The SEC and the U.S. securities exchanges are extremely effective in detecting insider trading. The SEC and the U.S. Department of Justice have prosecuted cases involving trading or tipping by employees at all levels of a business, trading or tipping by family members and friends, trading involving offshore accounts and trading involving only a small amount of stock. The consequences of insider trading violations can be severe:

For individuals who trade on inside information (or tip information to others):

 

   

civil penalties of up to three times the profit gained or loss avoided;

 

   

criminal fines (no matter how small the profit); and

 

   

jail terms.

For a company (as well as possibly any supervisory person) that fails to take appropriate steps to prevent illegal trading, civil and criminal penalties.

Moreover, if any employee violates this Policy, the Company may impose sanctions, including dismissal for misconduct or cause.

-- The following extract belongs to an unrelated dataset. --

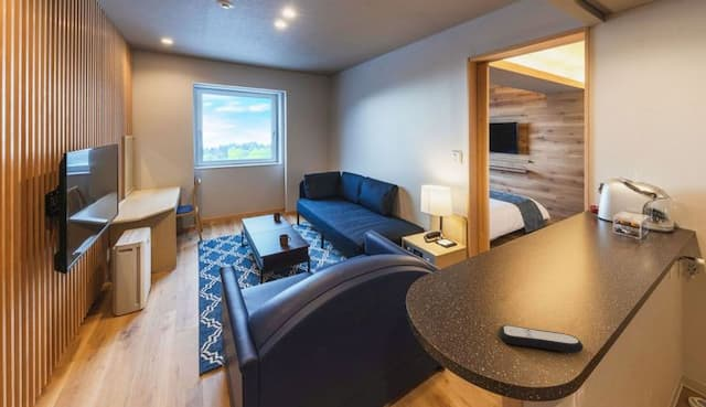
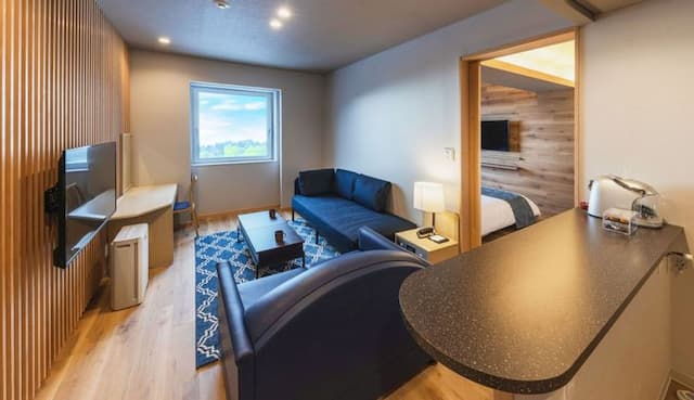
- remote control [499,324,585,354]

In addition, the Company may seek reimbursement from an employee for any fees or expenses incurred by the Company directly as a result of such employee’s violation of this Policy. Needless to say, any of the above consequences, even an investigation by the SEC that does not result in prosecution, can tarnish the reputation of the Company, its management and the person involved, and irreparably damage a career.

X. Assistance

Any person who has any questions about this Policy or about specific transactions may contact the Company’s General Counsel or his or her designee. Remember, however, that the ultimate responsibility for adhering to this Policy and avoiding improper transactions rests with you. In this regard, it is imperative that you use your best judgment and to ask before acting if you are unsure.